Bryan Stevenson, a leader and tireless advocate in this field, is executive director of the Equal Justice Initiative based in Montgomery, Alabama. His book, "Just Mercy: A Story of Justice and Redemption," chronicles the successes, and failures, he has encountered as an advocate for men and women too poor to afford their own counsel. They aren't innocent until proven guilty; they are guilty. Full stop.

Stevenson's work illustrates the severity and institutionalization of inadequate indigent defense systems.

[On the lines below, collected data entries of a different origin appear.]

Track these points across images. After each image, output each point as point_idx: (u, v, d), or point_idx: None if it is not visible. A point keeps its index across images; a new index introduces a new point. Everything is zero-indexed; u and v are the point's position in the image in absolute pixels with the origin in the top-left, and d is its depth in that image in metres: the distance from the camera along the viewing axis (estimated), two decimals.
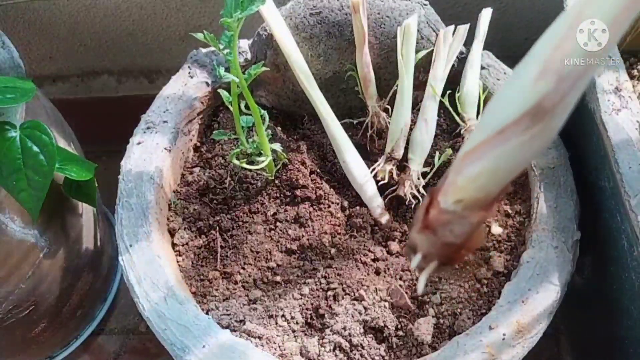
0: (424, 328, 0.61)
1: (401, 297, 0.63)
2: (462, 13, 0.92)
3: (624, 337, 0.67)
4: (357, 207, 0.72)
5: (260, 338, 0.62)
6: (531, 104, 0.32)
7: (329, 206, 0.72)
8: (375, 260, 0.68)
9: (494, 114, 0.35)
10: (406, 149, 0.74)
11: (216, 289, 0.67)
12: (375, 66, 0.75)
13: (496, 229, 0.68)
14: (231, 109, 0.67)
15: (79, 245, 0.86)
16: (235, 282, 0.68)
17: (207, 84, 0.79)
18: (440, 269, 0.40)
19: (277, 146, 0.72)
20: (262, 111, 0.69)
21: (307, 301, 0.65)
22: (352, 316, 0.63)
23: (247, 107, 0.67)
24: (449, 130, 0.76)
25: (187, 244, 0.71)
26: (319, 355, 0.61)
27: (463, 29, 0.75)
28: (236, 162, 0.70)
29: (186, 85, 0.78)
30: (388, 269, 0.67)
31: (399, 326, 0.62)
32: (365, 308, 0.63)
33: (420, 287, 0.41)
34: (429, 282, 0.65)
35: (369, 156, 0.76)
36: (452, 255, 0.39)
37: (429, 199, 0.38)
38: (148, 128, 0.75)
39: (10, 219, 0.71)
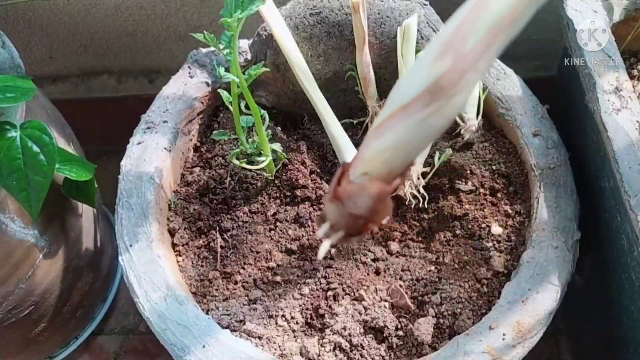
0: (424, 328, 0.61)
1: (401, 297, 0.63)
2: None
3: (624, 337, 0.67)
4: None
5: (260, 338, 0.62)
6: (430, 81, 0.33)
7: None
8: (375, 260, 0.68)
9: (401, 90, 0.36)
10: None
11: (216, 289, 0.67)
12: (375, 66, 0.75)
13: (496, 229, 0.68)
14: (231, 109, 0.67)
15: (79, 245, 0.86)
16: (235, 282, 0.68)
17: (207, 84, 0.79)
18: (346, 239, 0.41)
19: (277, 146, 0.72)
20: (262, 111, 0.69)
21: (307, 301, 0.65)
22: (352, 316, 0.63)
23: (247, 107, 0.67)
24: (449, 130, 0.76)
25: (187, 244, 0.71)
26: (319, 355, 0.61)
27: None
28: (236, 162, 0.71)
29: (186, 85, 0.78)
30: (388, 269, 0.67)
31: (399, 326, 0.62)
32: (365, 308, 0.63)
33: (321, 253, 0.42)
34: (429, 282, 0.65)
35: None
36: (357, 227, 0.40)
37: (341, 171, 0.39)
38: (148, 128, 0.75)
39: (10, 219, 0.71)
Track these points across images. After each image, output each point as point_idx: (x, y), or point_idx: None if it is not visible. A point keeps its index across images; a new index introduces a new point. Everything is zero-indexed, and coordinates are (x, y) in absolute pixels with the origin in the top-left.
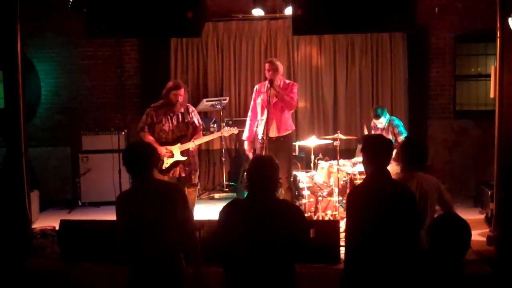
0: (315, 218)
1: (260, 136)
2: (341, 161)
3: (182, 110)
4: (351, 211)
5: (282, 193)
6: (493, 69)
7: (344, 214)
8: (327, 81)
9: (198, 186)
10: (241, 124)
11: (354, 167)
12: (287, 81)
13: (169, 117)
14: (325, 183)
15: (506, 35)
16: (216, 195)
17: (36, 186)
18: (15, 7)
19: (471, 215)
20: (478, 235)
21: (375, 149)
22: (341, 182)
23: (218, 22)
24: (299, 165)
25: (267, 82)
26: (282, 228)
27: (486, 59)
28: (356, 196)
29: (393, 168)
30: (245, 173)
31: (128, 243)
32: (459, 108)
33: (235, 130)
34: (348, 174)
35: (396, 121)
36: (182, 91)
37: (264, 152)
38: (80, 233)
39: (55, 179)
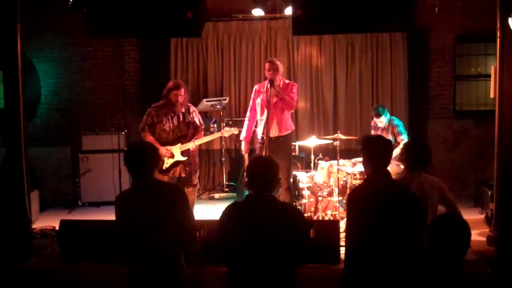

Utah has begun to reform its indigent defense system by funding a state-wide Indigent Defense Commission to appropriate funds to counties in need. The commission is also looking at ways to prohibit flat-rate defense attorney contracts, which incentivize pleading out cases quickly, and separate defense contracts from prosecutors' offices so prosecutors aren't deciding who they're going up against. The Legislature also reduced penalties for drug crimes and promoted treatment as opposed to incarceration. But, as our own Chief Justice Matthew Durrant has noted, the reforms will not help if we cannot also fund treatment centers for mental health and addiction.

The reforms are overdue and greatly needed. But we need more than just substantive reforms. We need a paradigm shift back to celebrating the greatness and uniqueness of America's judicial system – a system where an accused person is innocent until proven guilty, and where the accused has access to a diligent, aggressive and zealous defense.

We can't afford to give our defendants Chevys any longer. Why? Because we are better than that.